Record-breaking rain over the past few months has left fields of crops under water and livestock’s health at risk, adding to pressures on food producers.

The flooding and extreme weather linked to climate change will undermine UK food production unless farmers get more help, the National Farmers Union said.

Debbie Wilkins has backed warnings that continued extreme weather is now threatening UK food production

The NFU is calling on the government to do more to compensate flooded farmers and support domestic food production.

The government said it was looking to expand a new compensation scheme.

The NFU has warned of “substantially reduced output” and “potential hits” to the quality of crops in this year’s harvest thanks to weeks of rain since the autumn.

NFU vice president Rachel Hallos said UK farmers were “on the front line of climate change – one of the biggest threats to UK food security”.

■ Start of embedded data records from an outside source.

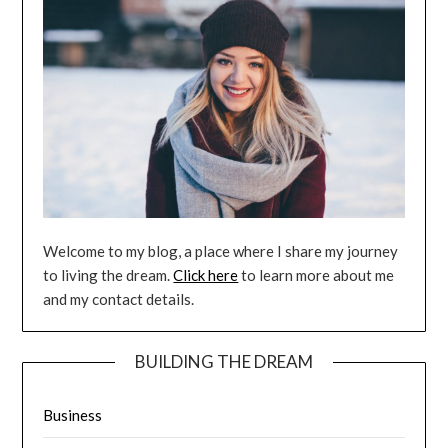
Welcome to my blog, a place where I share my journey
to living the dream.
Click here
to learn more about me
and my contact details.
BUILDING THE DREAM
Business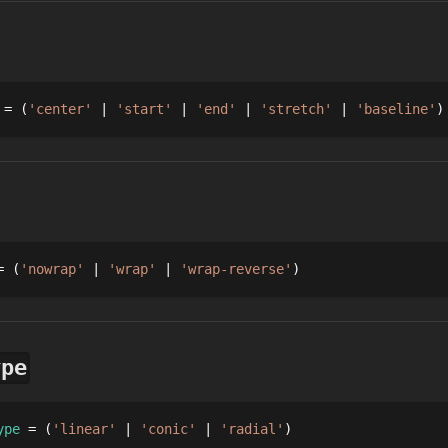
 = 
'center'
'start'
'end'
'stretch'
'baseline'
= 
'nowrap'
'wrap'
'wrap-reverse'
ype
ype
 = 
'linear'
'conic'
'radial'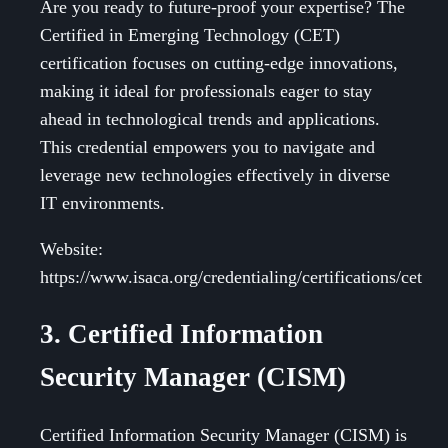
Are you ready to future-proof your expertise? The
Certified in Emerging Technology (CET)
certification focuses on cutting-edge innovations,
making it ideal for professionals eager to stay
ahead in technological trends and applications.
This credential empowers you to navigate and
leverage new technologies effectively in diverse
IT environments.
Website:
https://www.isaca.org/credentialing/certifications/cet
3. Certified Information
Security Manager (CISM)
Certified Information Security Manager (CISM) is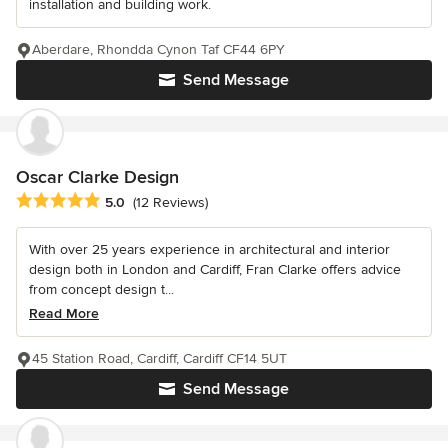
installation and building work.
Aberdare, Rhondda Cynon Taf CF44 6PY
Send Message
Oscar Clarke Design
Average rating: 5 out of 5 stars
5.0
(12 Reviews)
With over 25 years experience in architectural and interior
design both in London and Cardiff, Fran Clarke offers advice
from concept design t...
Read More
45 Station Road, Cardiff, Cardiff CF14 5UT
Send Message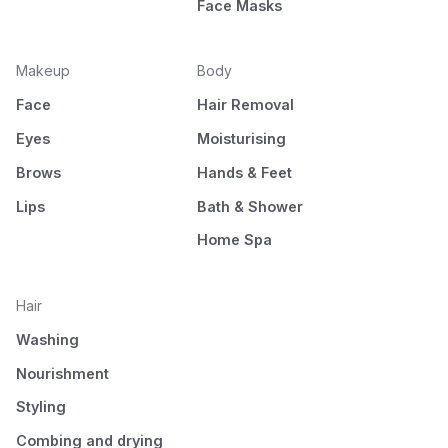
Face Masks
Makeup
Body
Face
Hair Removal
Eyes
Moisturising
Brows
Hands & Feet
Lips
Bath & Shower
Home Spa
Hair
Washing
Nourishment
Styling
Combing and drying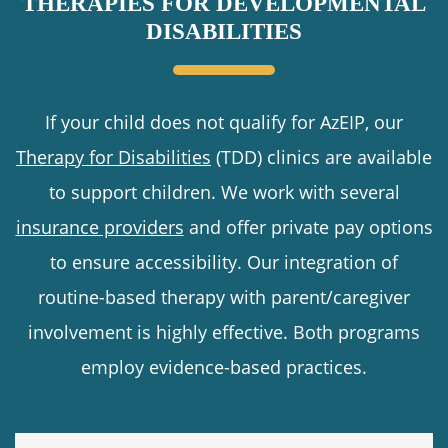
THERAPIES FOR DEVELOPMENTAL
DISABILITIES
If your child does not qualify for AzEIP, our
Therapy for Disabilities
(TDD) clinics are available
to support children. We work with several
insurance providers
and offer private pay options
to ensure accessibility. Our integration of
routine-based therapy with parent/caregiver
involvement is highly effective. Both programs
employ evidence-based practices.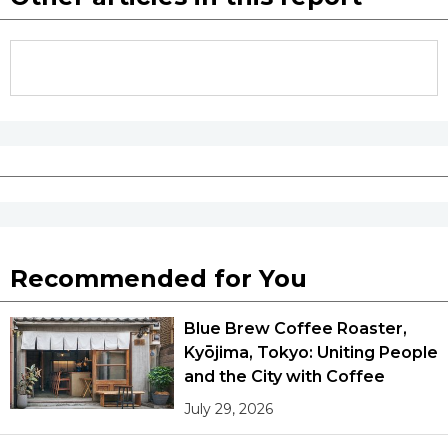
Recommended for You
Blue Brew Coffee Roaster,
Kyōjima, Tokyo: Uniting People
and the City with Coffee
July 29, 2026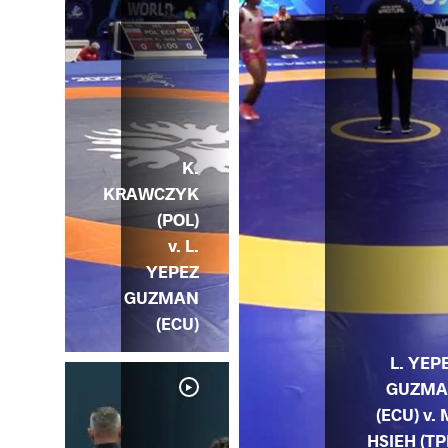
K.
KRAWCZYK
(POL)
v. L.
YEPEZ
GUZMAN
(ECU)
L. YEP
GUZM
(ECU) v. 
HSIEH (TP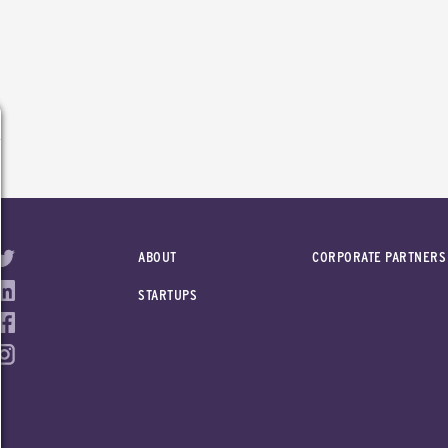
ABOUT
CORPORATE PARTNERS
STARTUPS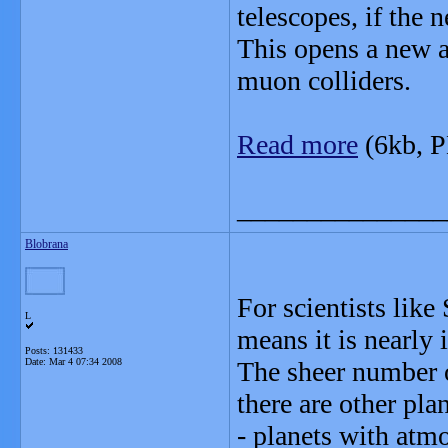
telescopes, if the 
This opens a new av
muon colliders.
Read more
(6kb, 
_______________
Blobrana
For scientists like
L
means it is nearly
Posts: 131433
Date:
Mar 4 07:34 2008
The sheer number of
there are other plan
- planets with atm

“These extremes could soon become the norm,” she told the BBC. “We need a clear plan from government to prepare, adapt and recover from our changing climate in the short and long term so that we can continue to produce food and care for the countryside.”

Rachel Hallos

Debbie Wilkins is a mixed dairy, beef and arable farmer, with much of her 900 acres of land at Norton Court Farm, near Gloucester, lying in the floodplain.

Debbie, whose family have farmed there since 1936, said the land used to flood every six years when she was young, but had flooded three times last year and six times already this year.